According to some, there are other nuraghi around the island, especially in a region known as “Barigadu“, in central Sardinia, with the same properties, and the only assumption I’ve heard so far is that there are radiations on the stones of this area and that the very first natives of the island knew about it.
Haunting Souls of the Dead in Sardinia
Another unexplainable fact that increases the aura around mysterious Sardinia happened in Sedilo, near my hometown Ghilarza, to a woman nicknamed Zuanna Surda, “Zuanna” meaning “Giovanna” and “Surda” meaning “deaf”, in the local Sardinian language. Every night, and sometimes daytime too, there was the noise of soldiers marching in her house.
Of course, being Zuanna deaf, she couldn’t hear them, but she could see her furniture shaking, while her son could hear them, and her small daughter even saw them parade.

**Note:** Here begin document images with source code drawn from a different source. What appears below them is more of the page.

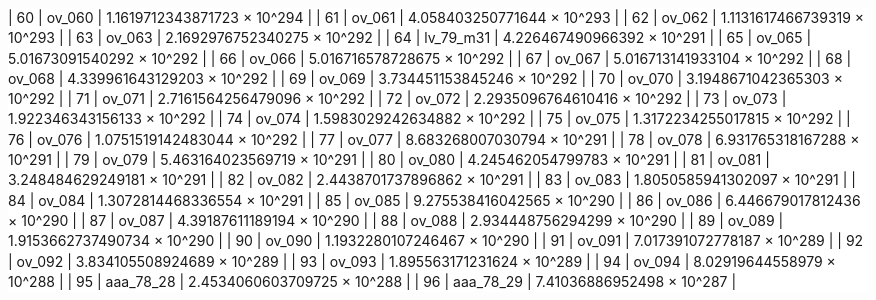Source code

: | 60 | ov_060 | 1.1619712343871723 × 10^294 |
| 61 | ov_061 | 4.058403250771644 × 10^293 |
| 62 | ov_062 | 1.1131617466739319 × 10^293 |
| 63 | ov_063 | 2.1692976752340275 × 10^292 |
| 64 | lv_79_m31 | 4.226467490966392 × 10^291 |
| 65 | ov_065 | 5.01673091540292 × 10^292 |
| 66 | ov_066 | 5.016716578728675 × 10^292 |
| 67 | ov_067 | 5.016713141933104 × 10^292 |
| 68 | ov_068 | 4.339961643129203 × 10^292 |
| 69 | ov_069 | 3.734451153845246 × 10^292 |
| 70 | ov_070 | 3.1948671042365303 × 10^292 |
| 71 | ov_071 | 2.7161564256479096 × 10^292 |
| 72 | ov_072 | 2.2935096764610416 × 10^292 |
| 73 | ov_073 | 1.922346343156133 × 10^292 |
| 74 | ov_074 | 1.5983029242634882 × 10^292 |
| 75 | ov_075 | 1.3172234255017815 × 10^292 |
| 76 | ov_076 | 1.0751519142483044 × 10^292 |
| 77 | ov_077 | 8.683268007030794 × 10^291 |
| 78 | ov_078 | 6.931765318167288 × 10^291 |
| 79 | ov_079 | 5.463164023569719 × 10^291 |
| 80 | ov_080 | 4.245462054799783 × 10^291 |
| 81 | ov_081 | 3.248484629249181 × 10^291 |
| 82 | ov_082 | 2.4438701737896862 × 10^291 |
| 83 | ov_083 | 1.8050585941302097 × 10^291 |
| 84 | ov_084 | 1.3072814468336554 × 10^291 |
| 85 | ov_085 | 9.275538416042565 × 10^290 |
| 86 | ov_086 | 6.446679017812436 × 10^290 |
| 87 | ov_087 | 4.39187611189194 × 10^290 |
| 88 | ov_088 | 2.934448756294299 × 10^290 |
| 89 | ov_089 | 1.9153662737490734 × 10^290 |
| 90 | ov_090 | 1.1932280107246467 × 10^290 |
| 91 | ov_091 | 7.017391072778187 × 10^289 |
| 92 | ov_092 | 3.834105508924689 × 10^289 |
| 93 | ov_093 | 1.895563171231624 × 10^289 |
| 94 | ov_094 | 8.02919644558979 × 10^288 |
| 95 | aaa_78_28 | 2.4534060603709725 × 10^288 |
| 96 | aaa_78_29 | 7.41036886952498 × 10^287 |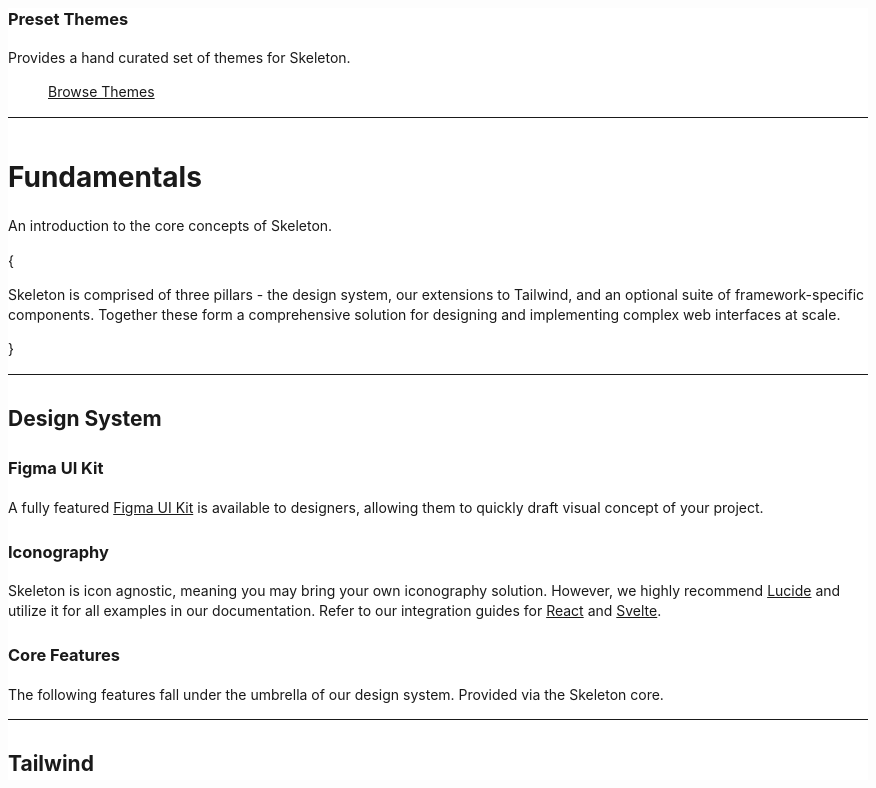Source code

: ### Preset Themes

Provides a hand curated set of themes for Skeleton.

<figure class="linker bg-noise">
	<a href="/docs/design/themes" class="btn preset-filled">
		Browse Themes
	</a>
</figure>

---

# Fundamentals
An introduction to the core concepts of Skeleton.

{

<p className="text-xl">
	Skeleton is comprised of three pillars - the design system, our extensions to Tailwind, and an optional suite of framework-specific
	components. Together these form a comprehensive solution for designing and implementing complex web interfaces at scale.
</p>

}

---

## Design System

### Figma UI Kit

A fully featured [Figma UI Kit](/figma) is available to designers, allowing them to quickly draft visual concept of your project.

### Iconography

Skeleton is icon agnostic, meaning you may bring your own iconography solution. However, we highly recommend [Lucide](https://lucide.dev/) and utilize it for all examples in our documentation. Refer to our integration guides for [React](/docs/integrations/iconography/react) and [Svelte](/docs/integrations/iconography/svelte).

### Core Features

The following features fall under the umbrella of our design system. Provided via the Skeleton core.

<NavGrid collection="docs" path="design/" classes="md:grid-cols-2" />

---

## Tailwind
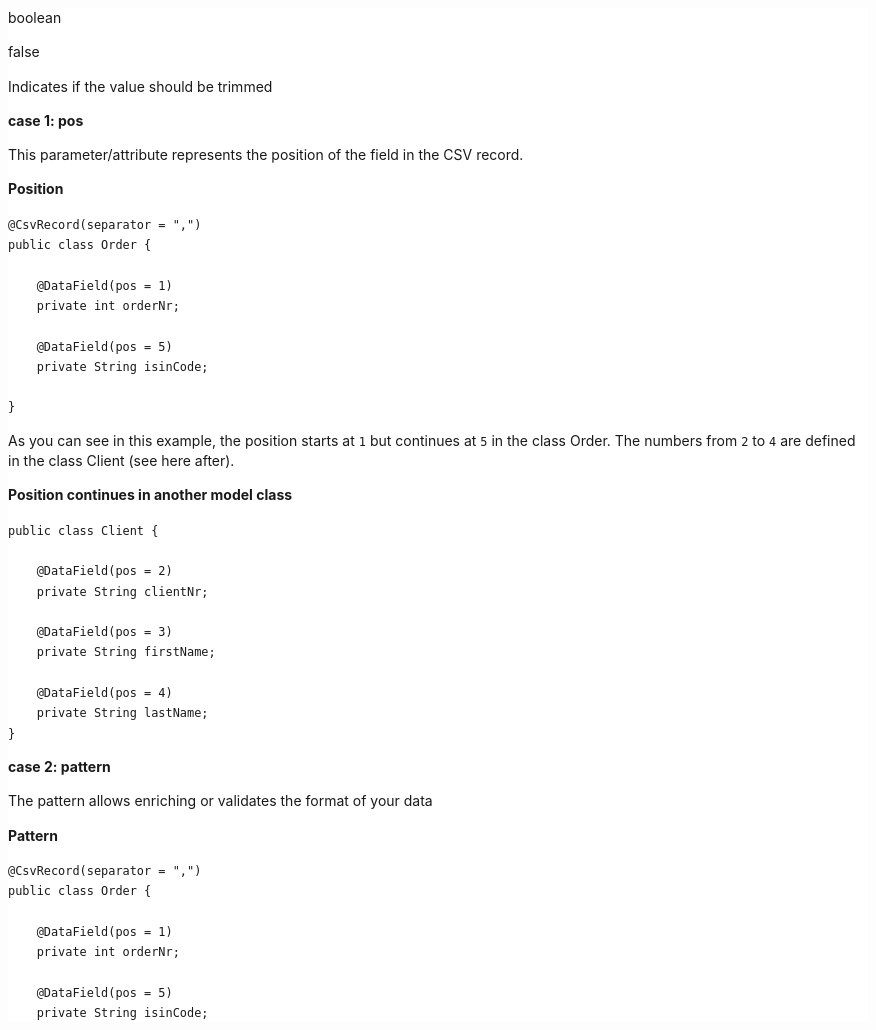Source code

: <td style="text-align: left;"><p>boolean</p></td>
<td style="text-align: left;"></td>
<td style="text-align: left;"><p>false</p></td>
<td style="text-align: left;"><p>Indicates if the value should be
trimmed</p></td>
</tr>
</tbody>
</table>

**case 1: pos**

This parameter/attribute represents the position of the field in the CSV
record.

**Position**

    @CsvRecord(separator = ",")
    public class Order {
    
        @DataField(pos = 1)
        private int orderNr;
    
        @DataField(pos = 5)
        private String isinCode;
    
    }

As you can see in this example, the position starts at `1` but continues
at `5` in the class Order. The numbers from `2` to `4` are defined in
the class Client (see here after).

**Position continues in another model class**

    public class Client {
    
        @DataField(pos = 2)
        private String clientNr;
    
        @DataField(pos = 3)
        private String firstName;
    
        @DataField(pos = 4)
        private String lastName;
    }

**case 2: pattern**

The pattern allows enriching or validates the format of your data

**Pattern**

    @CsvRecord(separator = ",")
    public class Order {
    
        @DataField(pos = 1)
        private int orderNr;
    
        @DataField(pos = 5)
        private String isinCode;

After the description, they understood they were German soldiers, and the elderly of the town remembered that during World War II, the village was a camp where German soldiers were based.
Her small daughter fell sick and soon died terrified. As it happens in Italy in these cases, the priest was called many times to bless the house, but since nothing worked, the house was abandoned and is still empty, as nobody wants to live in it anymore.
Sardinia’s culture and folktales
These are only some of the countless tales of this kind Sardinia’s oral tradition is rich in. Obviously, there can be scientific explanations for all of them, such as that the people involved dreamed everything, or that the woman who died on the night of the dead would have died anyway at the same time, but also these are hypotheses.
Natives are aware of mysteries happening in Sardinia and don’t even try to give a scientific explanation to such events, which contribute to enriching our already abundant oral tradition, and of course, retain the very useful effect of keeping children close to their parents during night-time family gatherings.
In Sardinia, so many festivals date back to pagan times, such as Mamoiada’s Mamuthones, and although they were all incorporated by the Catholic religion, they still keep their ancestral sense of a connection with Mother Nature, exactly like our predecessors meant them to be. Like the festivals, also our oral tradition relates to its pagan origins that the Christian rule never managed to fully erase, and this is also what makes Sardinia mysterious.